Pull every line containing "lines" from the entries.

[Data for the task Boundary: Start]

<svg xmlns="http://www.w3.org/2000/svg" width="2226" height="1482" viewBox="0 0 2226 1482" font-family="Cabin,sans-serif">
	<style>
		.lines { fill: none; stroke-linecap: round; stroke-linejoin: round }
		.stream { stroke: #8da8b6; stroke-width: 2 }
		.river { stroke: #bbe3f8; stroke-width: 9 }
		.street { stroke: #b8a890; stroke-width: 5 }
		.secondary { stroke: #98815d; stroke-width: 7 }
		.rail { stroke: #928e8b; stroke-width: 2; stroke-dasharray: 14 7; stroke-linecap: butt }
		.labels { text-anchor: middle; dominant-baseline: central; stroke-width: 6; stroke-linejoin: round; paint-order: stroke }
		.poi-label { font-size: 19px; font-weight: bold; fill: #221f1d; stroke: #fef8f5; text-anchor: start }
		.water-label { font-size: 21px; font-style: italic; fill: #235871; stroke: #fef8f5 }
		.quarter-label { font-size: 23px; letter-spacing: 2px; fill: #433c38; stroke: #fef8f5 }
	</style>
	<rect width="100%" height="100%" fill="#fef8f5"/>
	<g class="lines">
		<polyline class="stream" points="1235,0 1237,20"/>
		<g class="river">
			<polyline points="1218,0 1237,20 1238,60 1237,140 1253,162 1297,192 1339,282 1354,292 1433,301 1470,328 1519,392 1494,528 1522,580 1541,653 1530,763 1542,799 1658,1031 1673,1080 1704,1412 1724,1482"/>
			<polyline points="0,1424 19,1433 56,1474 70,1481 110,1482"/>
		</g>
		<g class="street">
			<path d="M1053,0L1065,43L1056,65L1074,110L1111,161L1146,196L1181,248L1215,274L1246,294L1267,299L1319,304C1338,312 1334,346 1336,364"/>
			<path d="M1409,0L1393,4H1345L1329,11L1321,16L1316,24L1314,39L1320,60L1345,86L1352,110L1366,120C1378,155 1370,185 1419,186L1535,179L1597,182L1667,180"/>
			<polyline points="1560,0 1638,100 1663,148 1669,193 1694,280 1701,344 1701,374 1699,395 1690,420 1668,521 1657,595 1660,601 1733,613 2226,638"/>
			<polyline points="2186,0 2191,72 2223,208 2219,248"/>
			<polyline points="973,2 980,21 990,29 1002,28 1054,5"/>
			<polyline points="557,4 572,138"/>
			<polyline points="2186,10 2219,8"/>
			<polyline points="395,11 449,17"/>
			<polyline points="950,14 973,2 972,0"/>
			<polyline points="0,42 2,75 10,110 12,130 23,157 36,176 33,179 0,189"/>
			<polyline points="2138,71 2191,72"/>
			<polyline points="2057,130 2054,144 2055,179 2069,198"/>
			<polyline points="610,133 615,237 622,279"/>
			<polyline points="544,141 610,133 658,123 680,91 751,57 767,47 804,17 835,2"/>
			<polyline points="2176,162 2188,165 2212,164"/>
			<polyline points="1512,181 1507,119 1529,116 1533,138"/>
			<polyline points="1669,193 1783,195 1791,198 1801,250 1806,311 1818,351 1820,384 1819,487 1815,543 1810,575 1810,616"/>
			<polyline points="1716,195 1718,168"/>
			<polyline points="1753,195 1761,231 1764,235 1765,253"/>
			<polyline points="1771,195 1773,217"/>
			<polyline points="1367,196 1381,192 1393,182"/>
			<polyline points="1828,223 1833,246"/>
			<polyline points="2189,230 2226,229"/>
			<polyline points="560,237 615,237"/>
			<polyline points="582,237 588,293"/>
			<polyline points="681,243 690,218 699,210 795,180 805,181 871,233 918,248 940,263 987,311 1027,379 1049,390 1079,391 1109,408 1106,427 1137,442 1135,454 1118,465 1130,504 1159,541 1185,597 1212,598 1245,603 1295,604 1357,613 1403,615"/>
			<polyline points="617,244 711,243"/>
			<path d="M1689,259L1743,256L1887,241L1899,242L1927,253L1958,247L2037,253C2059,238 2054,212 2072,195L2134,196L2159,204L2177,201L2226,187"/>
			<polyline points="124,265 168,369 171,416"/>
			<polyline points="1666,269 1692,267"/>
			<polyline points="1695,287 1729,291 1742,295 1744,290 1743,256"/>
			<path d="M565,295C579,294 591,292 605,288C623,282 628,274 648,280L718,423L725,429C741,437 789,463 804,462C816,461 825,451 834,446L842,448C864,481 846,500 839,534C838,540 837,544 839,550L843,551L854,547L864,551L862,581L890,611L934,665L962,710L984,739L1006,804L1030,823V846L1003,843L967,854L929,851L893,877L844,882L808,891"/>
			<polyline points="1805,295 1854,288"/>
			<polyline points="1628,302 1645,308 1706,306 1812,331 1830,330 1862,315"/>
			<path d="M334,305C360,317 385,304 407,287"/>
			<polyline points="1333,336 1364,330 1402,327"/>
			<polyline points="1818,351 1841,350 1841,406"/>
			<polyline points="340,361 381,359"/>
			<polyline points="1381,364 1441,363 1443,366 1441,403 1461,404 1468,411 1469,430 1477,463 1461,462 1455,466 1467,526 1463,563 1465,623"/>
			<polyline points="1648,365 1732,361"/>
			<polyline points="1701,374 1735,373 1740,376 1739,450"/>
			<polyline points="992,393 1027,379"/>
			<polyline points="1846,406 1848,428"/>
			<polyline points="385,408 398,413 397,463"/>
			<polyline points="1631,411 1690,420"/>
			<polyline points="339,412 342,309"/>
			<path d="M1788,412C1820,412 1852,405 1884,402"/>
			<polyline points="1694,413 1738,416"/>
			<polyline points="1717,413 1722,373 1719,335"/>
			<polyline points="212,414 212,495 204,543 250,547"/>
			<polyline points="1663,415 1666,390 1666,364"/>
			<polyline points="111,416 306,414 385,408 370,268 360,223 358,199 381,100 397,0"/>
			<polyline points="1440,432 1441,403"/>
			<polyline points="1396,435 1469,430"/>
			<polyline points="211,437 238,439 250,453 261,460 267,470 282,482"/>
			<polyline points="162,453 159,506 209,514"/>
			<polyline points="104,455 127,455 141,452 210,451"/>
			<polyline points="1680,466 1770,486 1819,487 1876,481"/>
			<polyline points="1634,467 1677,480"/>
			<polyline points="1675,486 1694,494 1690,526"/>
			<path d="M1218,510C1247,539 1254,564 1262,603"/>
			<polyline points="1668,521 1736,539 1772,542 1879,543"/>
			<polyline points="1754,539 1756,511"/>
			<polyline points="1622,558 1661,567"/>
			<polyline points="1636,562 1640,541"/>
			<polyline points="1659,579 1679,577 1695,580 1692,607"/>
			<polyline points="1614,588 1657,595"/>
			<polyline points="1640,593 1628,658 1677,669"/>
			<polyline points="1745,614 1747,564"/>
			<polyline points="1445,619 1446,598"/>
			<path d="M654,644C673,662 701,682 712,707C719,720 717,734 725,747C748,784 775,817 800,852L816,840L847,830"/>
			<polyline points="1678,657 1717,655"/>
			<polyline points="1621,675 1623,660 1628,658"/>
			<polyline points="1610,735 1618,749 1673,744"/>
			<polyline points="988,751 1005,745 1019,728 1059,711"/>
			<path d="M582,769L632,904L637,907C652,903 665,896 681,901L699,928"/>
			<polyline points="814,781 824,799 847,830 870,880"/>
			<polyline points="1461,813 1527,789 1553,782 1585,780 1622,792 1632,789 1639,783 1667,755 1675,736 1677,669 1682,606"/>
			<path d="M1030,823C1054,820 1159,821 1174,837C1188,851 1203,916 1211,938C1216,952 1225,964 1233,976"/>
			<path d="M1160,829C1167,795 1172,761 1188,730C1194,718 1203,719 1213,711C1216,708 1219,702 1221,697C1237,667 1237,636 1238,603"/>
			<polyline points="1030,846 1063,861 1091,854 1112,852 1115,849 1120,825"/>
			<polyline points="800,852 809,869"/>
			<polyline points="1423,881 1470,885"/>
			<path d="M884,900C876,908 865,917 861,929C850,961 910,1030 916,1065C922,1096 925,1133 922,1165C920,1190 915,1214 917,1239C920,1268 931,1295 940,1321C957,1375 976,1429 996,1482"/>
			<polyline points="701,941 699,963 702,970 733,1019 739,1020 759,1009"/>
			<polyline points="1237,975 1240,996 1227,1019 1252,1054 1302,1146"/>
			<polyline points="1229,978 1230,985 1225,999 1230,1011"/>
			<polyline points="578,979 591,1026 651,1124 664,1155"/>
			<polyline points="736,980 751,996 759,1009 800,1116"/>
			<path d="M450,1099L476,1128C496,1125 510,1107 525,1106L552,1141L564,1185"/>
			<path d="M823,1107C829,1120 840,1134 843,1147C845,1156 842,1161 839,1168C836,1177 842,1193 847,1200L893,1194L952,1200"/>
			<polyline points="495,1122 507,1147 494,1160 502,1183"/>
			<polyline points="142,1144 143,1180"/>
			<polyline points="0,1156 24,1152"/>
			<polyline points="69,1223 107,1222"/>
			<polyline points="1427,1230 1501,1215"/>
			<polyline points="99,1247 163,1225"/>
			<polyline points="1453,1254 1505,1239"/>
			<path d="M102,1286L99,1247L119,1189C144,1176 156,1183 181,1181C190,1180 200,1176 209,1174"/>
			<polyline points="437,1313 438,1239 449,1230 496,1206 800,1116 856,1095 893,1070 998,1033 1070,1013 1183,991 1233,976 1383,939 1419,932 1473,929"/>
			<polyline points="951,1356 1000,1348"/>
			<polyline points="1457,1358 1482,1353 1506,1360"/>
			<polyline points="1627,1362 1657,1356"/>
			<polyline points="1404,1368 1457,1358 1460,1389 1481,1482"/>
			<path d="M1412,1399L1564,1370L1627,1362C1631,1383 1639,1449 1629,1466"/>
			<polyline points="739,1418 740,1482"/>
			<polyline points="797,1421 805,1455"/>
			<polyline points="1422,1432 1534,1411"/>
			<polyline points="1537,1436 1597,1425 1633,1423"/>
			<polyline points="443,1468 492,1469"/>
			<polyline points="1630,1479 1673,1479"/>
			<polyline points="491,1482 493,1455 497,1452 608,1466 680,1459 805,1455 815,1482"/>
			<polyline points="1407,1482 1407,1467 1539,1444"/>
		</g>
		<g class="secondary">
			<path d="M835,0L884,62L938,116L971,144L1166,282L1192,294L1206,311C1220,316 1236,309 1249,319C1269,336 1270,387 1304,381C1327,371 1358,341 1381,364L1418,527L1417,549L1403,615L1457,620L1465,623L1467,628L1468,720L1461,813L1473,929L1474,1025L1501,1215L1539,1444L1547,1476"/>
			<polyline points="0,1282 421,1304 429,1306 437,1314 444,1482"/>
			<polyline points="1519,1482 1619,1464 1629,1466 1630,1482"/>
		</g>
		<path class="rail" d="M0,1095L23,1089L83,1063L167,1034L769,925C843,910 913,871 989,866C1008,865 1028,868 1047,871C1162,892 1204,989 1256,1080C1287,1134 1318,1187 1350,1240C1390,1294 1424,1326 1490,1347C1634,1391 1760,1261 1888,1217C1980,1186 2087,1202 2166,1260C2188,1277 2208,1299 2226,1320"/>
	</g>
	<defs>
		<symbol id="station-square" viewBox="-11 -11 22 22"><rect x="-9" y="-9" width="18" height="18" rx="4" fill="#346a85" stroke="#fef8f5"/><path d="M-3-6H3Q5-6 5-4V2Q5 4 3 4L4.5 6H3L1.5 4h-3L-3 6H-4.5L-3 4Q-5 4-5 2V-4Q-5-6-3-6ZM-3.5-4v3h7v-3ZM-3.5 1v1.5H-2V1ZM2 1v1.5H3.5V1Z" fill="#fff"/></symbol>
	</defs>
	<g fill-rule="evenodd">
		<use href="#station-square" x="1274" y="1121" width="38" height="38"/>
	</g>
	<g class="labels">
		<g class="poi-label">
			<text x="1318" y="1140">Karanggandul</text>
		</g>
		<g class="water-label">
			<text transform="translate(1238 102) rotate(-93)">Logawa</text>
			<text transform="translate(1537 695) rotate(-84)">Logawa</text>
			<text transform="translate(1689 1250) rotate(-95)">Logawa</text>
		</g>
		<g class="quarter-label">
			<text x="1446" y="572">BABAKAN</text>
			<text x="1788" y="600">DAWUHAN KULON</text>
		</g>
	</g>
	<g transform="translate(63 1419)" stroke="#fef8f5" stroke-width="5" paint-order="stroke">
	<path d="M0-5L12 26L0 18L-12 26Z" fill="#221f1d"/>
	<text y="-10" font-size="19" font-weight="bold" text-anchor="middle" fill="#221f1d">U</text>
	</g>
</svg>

[Data for the task Boundary: End]

• **Result of the exercise**
		.lines { fill: none; stroke-linecap: round; stroke-linejoin: round }
	<g class="lines">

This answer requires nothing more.